• Teks Sumber:
·····
Narasi

Strategi Mendekatkan Ajaran Agama Cinta dengan Generasi Muda

Di tengah pesatnya arus globalisasi dan digitalisasi, generasi muda saat ini hidup dalam era yang penuh distraksi, banjir informasi, dan perubahan nilai sosial yang cepat. Dalam situasi ini, ajaran agama yang sarat dengan nilai cinta, kasih sayang, dan perdamaian sering kali tenggelam oleh narasi yang lebih keras, sensasional, atau bahkan oleh ajaran ekstrem.

Padahal, ajaran agama cinta adalah fondasi penting dalam membentuk pribadi yang berempati, toleran, dan berakhlak mulia. Oleh karena itu, diperlukan strategi berkelanjutan untuk mendekatkan kembali nilai-nilai luhur agama cinta kepada generasi muda agar tidak tercerabut dari akar spiritualitas yang membumikan kasih dalam kehidupan sehari-hari.

Langkah pertama yang mendasar adalah pendekatan narasi dan bahasa yang relevan dengan dunia anak muda. Banyak ajaran agama yang sebenarnya kaya dengan kisah-kisah cinta dan welas asih, baik kepada sesama manusia, makhluk hidup lain, maupun kepada alam. Namun, kisah-kisah ini sering kali disampaikan dalam bentuk dogma yang kaku.

Agar ajaran tersebut dapat menyentuh hati generasi muda, para pendidik agama perlu menerjemahkannya dalam bahasa yang mudah dicerna, komunikatif, dan menyentuh pengalaman hidup remaja masa kini. Misalnya, dengan menggunakan cerita pendek, animasi, atau konten media sosial yang menggambarkan nilai-nilai cinta dalam keseharian remaja.
·····
• Perintah A:
Dari teks sumber, sebutkan semua contoh bentuk penyampaian yang diusulkan untuk menggambarkan nilai-nilai cinta dalam keseharian remaja.
• Perintah B:
Jawab pertanyaan berikut berdasarkan teks sumber:
(i) Menurut teks, ajaran agama cinta menjadi fondasi penting untuk membentuk pribadi yang bagaimana?
(ii) Dalam bentuk apa kisah-kisah cinta dan welas asih sering kali disampaikan?
(iii) Apa langkah pertama yang mendasar menurut teks?
• Perintah C:
Tulis ulang bagian teks sumber yang dibuka dengan kata-kata "Di tengah pesatnya" dan ditutup dengan "dalam kehidupan sehari-hari.". Ganti "perdamaian" dengan "kerukunan".

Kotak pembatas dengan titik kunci
·····
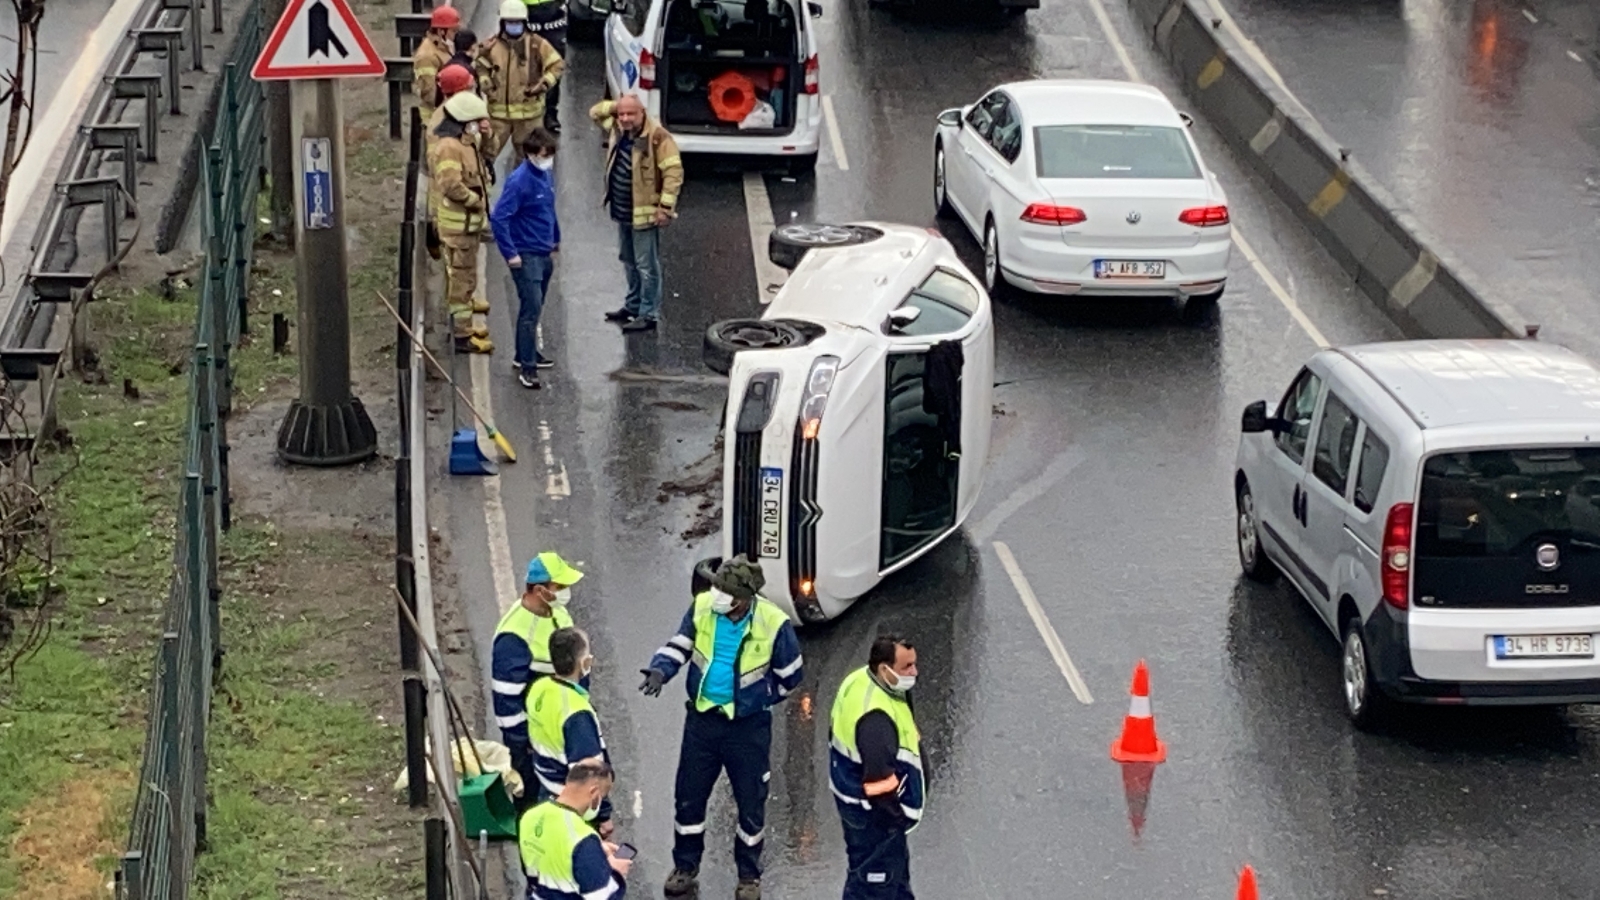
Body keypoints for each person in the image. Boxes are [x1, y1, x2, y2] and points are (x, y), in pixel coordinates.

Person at [638, 555, 803, 900]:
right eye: (716, 587)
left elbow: (790, 678)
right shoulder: (702, 608)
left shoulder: (774, 623)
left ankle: (748, 876)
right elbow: (680, 644)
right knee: (689, 798)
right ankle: (685, 867)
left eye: (724, 590)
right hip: (702, 723)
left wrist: (757, 700)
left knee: (750, 804)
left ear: (743, 597)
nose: (716, 594)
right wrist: (659, 670)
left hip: (747, 729)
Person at [828, 635, 923, 900]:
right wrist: (895, 820)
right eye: (907, 667)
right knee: (873, 885)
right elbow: (879, 784)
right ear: (884, 668)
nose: (914, 672)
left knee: (892, 881)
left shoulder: (859, 680)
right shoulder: (875, 719)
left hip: (856, 805)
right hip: (874, 818)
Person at [493, 552, 586, 798]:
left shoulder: (557, 613)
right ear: (539, 590)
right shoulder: (513, 636)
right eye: (560, 586)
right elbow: (506, 704)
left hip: (560, 729)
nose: (565, 592)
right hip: (534, 744)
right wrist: (524, 746)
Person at [589, 95, 682, 333]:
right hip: (622, 210)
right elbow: (595, 113)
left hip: (644, 214)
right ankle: (632, 306)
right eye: (621, 114)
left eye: (631, 114)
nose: (625, 118)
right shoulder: (619, 130)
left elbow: (673, 173)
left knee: (646, 265)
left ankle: (648, 313)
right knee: (628, 260)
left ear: (643, 113)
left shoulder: (658, 138)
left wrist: (665, 208)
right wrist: (617, 106)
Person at [526, 627, 616, 836]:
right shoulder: (577, 714)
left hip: (547, 789)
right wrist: (604, 815)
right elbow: (589, 774)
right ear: (583, 664)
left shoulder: (539, 688)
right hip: (575, 808)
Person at [490, 129, 561, 389]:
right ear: (530, 154)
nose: (548, 159)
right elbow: (499, 218)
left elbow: (548, 209)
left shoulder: (545, 175)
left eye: (551, 154)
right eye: (544, 155)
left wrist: (555, 237)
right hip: (527, 255)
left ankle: (526, 353)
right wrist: (511, 255)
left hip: (543, 252)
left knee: (537, 305)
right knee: (530, 310)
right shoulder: (519, 182)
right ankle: (527, 368)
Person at [432, 90, 495, 354]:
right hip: (459, 228)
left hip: (467, 226)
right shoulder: (449, 147)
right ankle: (462, 335)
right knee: (462, 280)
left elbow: (488, 151)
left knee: (465, 276)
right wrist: (474, 201)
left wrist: (487, 132)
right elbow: (450, 185)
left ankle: (465, 322)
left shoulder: (465, 142)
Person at [519, 759, 630, 900]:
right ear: (594, 792)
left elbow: (541, 860)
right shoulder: (583, 837)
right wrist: (616, 873)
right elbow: (603, 896)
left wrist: (595, 852)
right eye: (602, 796)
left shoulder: (530, 816)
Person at [475, 0, 565, 169]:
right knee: (484, 158)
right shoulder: (491, 46)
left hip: (528, 118)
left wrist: (545, 83)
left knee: (528, 163)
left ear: (524, 23)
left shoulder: (537, 45)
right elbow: (479, 64)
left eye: (517, 22)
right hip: (499, 117)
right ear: (503, 23)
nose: (513, 26)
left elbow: (557, 65)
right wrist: (485, 81)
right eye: (510, 22)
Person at [423, 63, 476, 263]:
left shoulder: (455, 114)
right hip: (453, 205)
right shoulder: (445, 121)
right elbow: (447, 175)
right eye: (469, 87)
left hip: (457, 201)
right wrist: (472, 199)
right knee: (456, 260)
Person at [523, 0, 569, 133]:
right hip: (529, 23)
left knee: (554, 70)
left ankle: (550, 112)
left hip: (554, 24)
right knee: (527, 71)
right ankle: (528, 113)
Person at [412, 5, 460, 122]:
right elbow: (429, 93)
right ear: (441, 31)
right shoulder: (427, 56)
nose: (456, 34)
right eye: (453, 31)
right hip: (434, 117)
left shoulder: (441, 47)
·····
• Jawaban Tertulis A:
- cerita pendek
- animasi
- konten media sosial

• Jawaban Tertulis B:
(i) Pribadi yang berempati, toleran, dan berakhlak mulia.
(ii) Dalam bentuk dogma yang kaku.
(iii) Pendekatan narasi dan bahasa yang relevan dengan dunia anak muda.

• Jawaban Tertulis C:
Di tengah pesatnya arus globalisasi dan digitalisasi, generasi muda saat ini hidup dalam era yang penuh distraksi, banjir informasi, dan perubahan nilai sosial yang cepat. Dalam situasi ini, ajaran agama yang sarat dengan nilai cinta, kasih sayang, dan kerukunan sering kali tenggelam oleh narasi yang lebih keras, sensasional, atau bahkan oleh ajaran ekstrem.

Padahal, ajaran agama cinta adalah fondasi penting dalam membentuk pribadi yang berempati, toleran, dan berakhlak mulia. Oleh karena itu, diperlukan strategi berkelanjutan untuk mendekatkan kembali nilai-nilai luhur agama cinta kepada generasi muda agar tidak tercerabut dari akar spiritualitas yang membumikan kasih dalam kehidupan sehari-hari.